To drill this point of response bias home, consider this question DebatingBrunei came up with:

It is in Brunei's best interest and future economic wellbeing to diversify from oil and gas.

Would ANY of you actually click or choose Disagree? Chances are that no one would choose No, because by disagreeing, you're effectively condemning Brunei to a post-oil Brunei with the economy of a third world country. Therefore the question becomes pointless and is simply a wasted exercise in asking people to state the obvious.

Let us look at another question from The Brunei Times online poll:

Do you agree with the Government that fuel subsidies should be reduced step by step?

This one contains what they call a double barreled question, i.e. a question that contains 2 issues that can be answered differently. In this particular example, one part of the issue is whether you agree/disagree that fuel subsidies should be reduced. The other issue is whether it should be reduced step by step. These are 2 entirely different issues. I can just as easily say I agree with reduction but NOT step by step and do it in one go.
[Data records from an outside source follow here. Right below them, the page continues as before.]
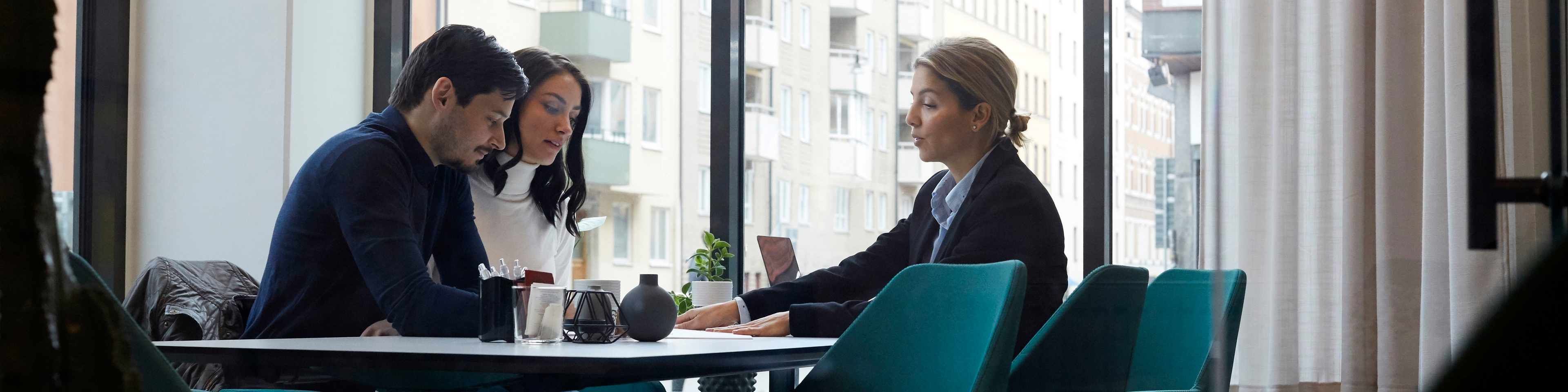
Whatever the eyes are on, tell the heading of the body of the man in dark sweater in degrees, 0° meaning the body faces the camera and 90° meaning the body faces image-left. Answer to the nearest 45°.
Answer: approximately 270°

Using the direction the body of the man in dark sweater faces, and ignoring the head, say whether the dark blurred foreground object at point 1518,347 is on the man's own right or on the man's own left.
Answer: on the man's own right

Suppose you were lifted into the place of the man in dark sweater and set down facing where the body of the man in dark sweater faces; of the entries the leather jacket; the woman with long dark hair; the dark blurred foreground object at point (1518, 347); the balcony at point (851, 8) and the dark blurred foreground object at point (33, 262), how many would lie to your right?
2

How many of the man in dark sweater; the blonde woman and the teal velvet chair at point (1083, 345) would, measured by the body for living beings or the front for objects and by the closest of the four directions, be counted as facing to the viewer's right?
1

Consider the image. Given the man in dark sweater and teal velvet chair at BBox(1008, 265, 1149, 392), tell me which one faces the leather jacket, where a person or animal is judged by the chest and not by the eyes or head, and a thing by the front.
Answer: the teal velvet chair

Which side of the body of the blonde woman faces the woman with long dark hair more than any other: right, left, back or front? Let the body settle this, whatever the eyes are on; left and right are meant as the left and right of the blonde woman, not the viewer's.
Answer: front

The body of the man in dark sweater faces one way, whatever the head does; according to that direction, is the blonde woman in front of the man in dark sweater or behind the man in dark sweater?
in front

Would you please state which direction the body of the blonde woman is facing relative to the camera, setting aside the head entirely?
to the viewer's left

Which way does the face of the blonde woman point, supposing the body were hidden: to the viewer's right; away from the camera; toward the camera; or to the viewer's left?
to the viewer's left

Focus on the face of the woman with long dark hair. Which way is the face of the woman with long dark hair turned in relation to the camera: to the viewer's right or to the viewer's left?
to the viewer's right

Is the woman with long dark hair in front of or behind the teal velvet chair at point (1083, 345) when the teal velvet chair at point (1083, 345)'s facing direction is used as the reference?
in front
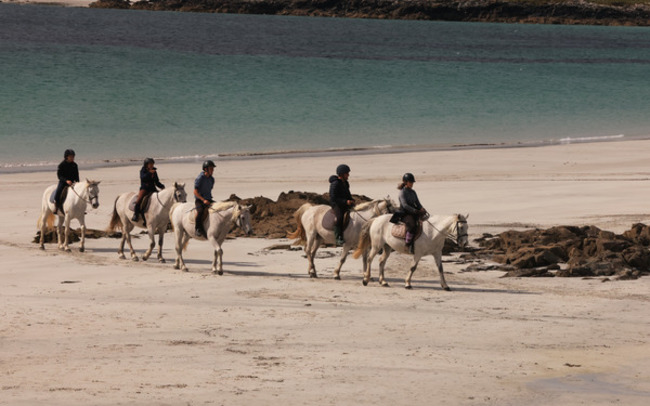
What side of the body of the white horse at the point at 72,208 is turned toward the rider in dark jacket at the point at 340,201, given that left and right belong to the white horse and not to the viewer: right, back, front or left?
front

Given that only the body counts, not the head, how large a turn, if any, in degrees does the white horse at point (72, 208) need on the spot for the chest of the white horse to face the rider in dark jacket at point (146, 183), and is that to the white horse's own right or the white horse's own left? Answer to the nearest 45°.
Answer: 0° — it already faces them

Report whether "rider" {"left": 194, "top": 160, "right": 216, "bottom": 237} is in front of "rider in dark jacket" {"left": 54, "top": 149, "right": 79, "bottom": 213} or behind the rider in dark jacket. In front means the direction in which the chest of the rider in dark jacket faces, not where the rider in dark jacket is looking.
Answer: in front

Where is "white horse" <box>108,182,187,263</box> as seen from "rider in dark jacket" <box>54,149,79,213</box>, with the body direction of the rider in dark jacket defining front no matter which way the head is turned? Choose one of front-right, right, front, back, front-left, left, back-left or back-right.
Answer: front

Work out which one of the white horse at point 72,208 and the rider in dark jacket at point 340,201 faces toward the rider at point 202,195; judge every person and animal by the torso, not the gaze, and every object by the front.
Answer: the white horse

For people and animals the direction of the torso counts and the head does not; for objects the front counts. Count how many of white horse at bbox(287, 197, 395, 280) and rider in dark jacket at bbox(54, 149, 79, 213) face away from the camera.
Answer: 0

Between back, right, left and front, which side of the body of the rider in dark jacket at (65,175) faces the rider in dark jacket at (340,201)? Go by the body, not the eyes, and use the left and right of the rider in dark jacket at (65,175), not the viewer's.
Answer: front

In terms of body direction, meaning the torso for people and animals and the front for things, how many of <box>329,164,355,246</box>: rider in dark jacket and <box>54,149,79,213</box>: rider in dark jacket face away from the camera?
0

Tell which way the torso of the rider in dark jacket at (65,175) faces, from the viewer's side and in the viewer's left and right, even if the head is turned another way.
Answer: facing the viewer and to the right of the viewer

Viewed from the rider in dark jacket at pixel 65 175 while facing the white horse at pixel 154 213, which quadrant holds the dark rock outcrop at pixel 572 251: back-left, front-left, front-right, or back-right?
front-left

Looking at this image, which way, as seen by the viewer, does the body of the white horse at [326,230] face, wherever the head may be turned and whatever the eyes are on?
to the viewer's right

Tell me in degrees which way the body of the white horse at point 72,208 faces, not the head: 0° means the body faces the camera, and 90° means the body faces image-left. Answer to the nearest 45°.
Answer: approximately 315°

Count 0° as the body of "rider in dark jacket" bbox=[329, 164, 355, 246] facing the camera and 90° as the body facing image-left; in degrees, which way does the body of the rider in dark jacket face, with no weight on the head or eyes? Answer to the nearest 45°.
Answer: approximately 270°

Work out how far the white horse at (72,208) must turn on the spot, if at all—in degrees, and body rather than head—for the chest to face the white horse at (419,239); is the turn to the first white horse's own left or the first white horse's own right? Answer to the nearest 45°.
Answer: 0° — it already faces it
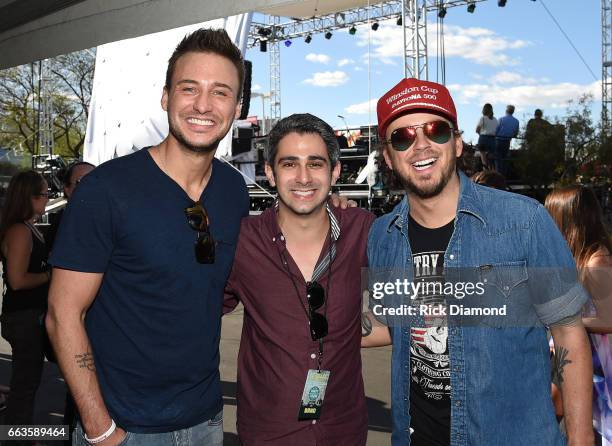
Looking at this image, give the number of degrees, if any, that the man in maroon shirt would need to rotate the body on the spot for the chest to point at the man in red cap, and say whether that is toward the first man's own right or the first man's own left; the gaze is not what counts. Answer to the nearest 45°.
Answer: approximately 45° to the first man's own left

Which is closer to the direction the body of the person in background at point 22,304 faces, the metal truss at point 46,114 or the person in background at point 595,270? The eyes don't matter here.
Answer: the person in background

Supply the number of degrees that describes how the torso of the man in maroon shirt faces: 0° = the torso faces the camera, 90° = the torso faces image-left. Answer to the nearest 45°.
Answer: approximately 0°

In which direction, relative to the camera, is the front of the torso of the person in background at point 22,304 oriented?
to the viewer's right
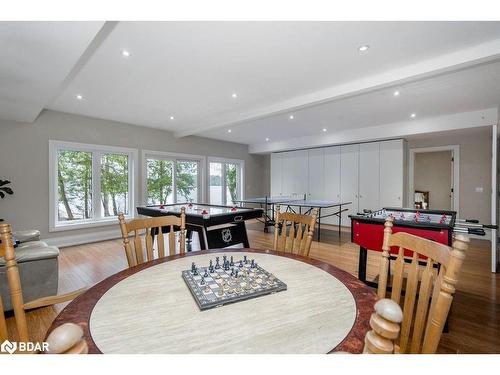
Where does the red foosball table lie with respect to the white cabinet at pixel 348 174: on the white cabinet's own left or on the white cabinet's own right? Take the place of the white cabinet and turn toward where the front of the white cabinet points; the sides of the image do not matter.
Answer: on the white cabinet's own left

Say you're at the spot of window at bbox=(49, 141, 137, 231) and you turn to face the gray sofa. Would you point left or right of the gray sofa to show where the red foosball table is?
left

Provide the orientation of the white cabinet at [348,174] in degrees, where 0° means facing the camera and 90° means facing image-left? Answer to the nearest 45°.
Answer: approximately 45°
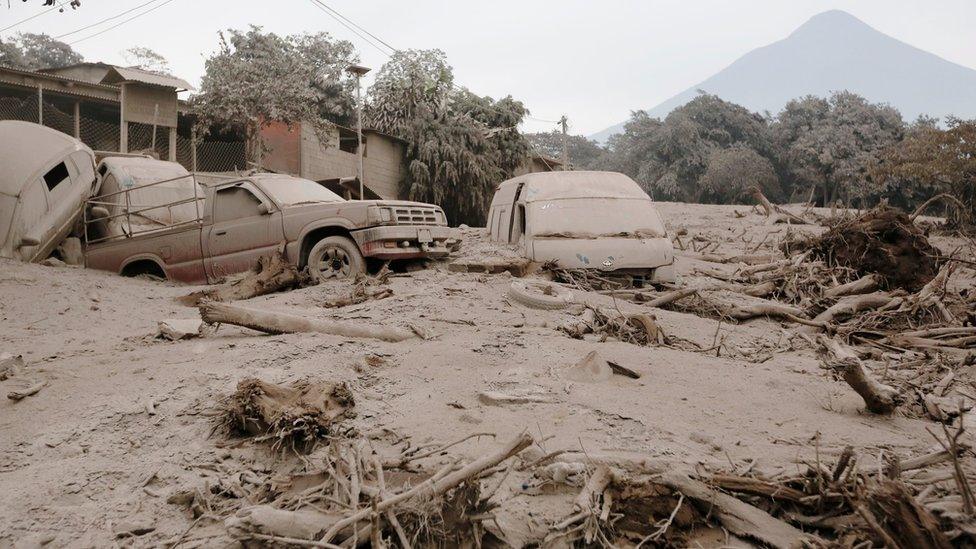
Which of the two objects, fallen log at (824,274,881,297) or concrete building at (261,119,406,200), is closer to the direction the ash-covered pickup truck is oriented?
the fallen log

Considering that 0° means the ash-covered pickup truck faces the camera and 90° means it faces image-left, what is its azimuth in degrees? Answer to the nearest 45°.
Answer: approximately 315°

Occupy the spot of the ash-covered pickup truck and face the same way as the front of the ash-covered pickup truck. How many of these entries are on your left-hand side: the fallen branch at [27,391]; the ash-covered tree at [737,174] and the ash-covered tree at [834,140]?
2

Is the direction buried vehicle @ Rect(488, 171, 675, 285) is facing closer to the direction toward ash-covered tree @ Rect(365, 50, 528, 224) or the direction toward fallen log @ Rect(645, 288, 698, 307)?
the fallen log

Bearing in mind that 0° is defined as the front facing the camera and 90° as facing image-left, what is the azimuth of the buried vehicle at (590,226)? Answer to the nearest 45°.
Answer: approximately 0°

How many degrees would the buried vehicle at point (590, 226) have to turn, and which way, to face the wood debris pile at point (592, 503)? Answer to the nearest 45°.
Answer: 0° — it already faces it

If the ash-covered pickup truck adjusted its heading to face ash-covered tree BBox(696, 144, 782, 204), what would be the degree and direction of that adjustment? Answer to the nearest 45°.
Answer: approximately 90° to its left

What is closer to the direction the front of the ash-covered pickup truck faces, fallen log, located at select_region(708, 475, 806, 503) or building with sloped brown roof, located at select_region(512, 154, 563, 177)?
the fallen log

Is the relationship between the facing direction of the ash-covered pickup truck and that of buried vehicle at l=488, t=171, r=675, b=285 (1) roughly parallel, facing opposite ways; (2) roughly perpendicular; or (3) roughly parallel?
roughly perpendicular

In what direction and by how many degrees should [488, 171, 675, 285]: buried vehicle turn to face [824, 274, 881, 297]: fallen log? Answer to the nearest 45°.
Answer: approximately 90° to its left

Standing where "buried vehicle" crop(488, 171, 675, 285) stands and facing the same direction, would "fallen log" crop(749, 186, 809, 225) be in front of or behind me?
behind

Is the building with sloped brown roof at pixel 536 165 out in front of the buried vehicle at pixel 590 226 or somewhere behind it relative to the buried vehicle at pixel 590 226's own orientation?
behind
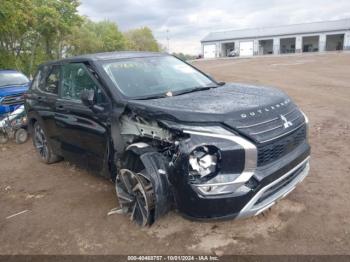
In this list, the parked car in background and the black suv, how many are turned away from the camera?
0

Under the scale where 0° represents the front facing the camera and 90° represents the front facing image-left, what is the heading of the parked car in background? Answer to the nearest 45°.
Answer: approximately 315°

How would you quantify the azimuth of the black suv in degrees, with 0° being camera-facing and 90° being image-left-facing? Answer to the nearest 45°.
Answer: approximately 315°

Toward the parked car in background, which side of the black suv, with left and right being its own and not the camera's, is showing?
back

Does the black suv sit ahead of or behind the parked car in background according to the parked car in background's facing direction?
ahead

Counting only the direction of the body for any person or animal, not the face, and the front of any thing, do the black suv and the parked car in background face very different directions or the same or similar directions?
same or similar directions
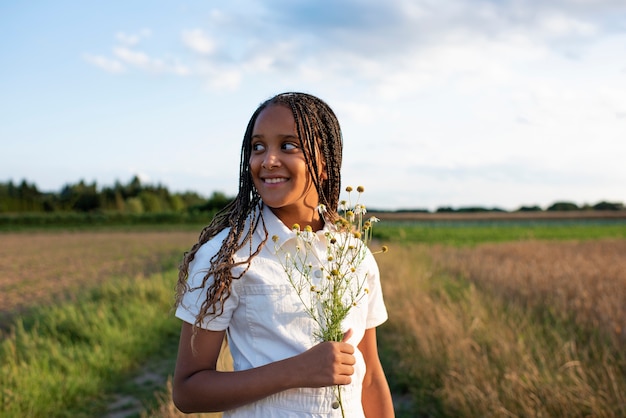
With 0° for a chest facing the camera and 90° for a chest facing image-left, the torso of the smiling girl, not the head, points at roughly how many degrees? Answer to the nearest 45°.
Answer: approximately 315°
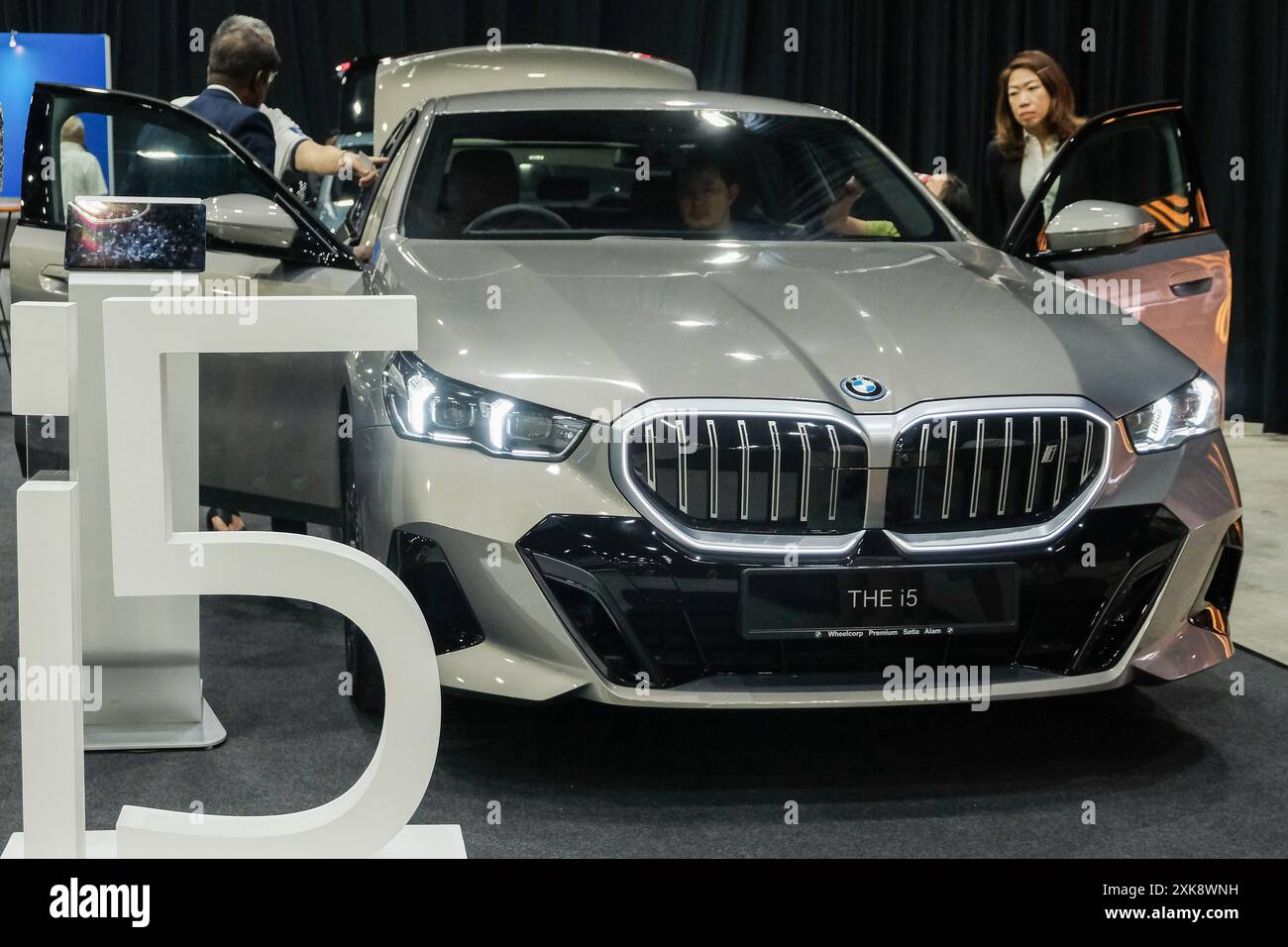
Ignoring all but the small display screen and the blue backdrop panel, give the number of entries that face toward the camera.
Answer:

So the way the question is structured makes my response inaccurate as it assumes I have given the same response to 2 different issues altogether.

Survey and Polling questions should generally be designed with care so that responses are not biased, or are loaded to get a particular response so as to manipulate and redirect a particular response to an agenda or issue. And in the case of The Brunei Times, a media organisation, with good reach into the community with regards to social and economic issues, flawed survey and poll questions can have far reaching consequences.

Not sure who works on The Brunei Times online poll questions, but they need to get someone to design them better.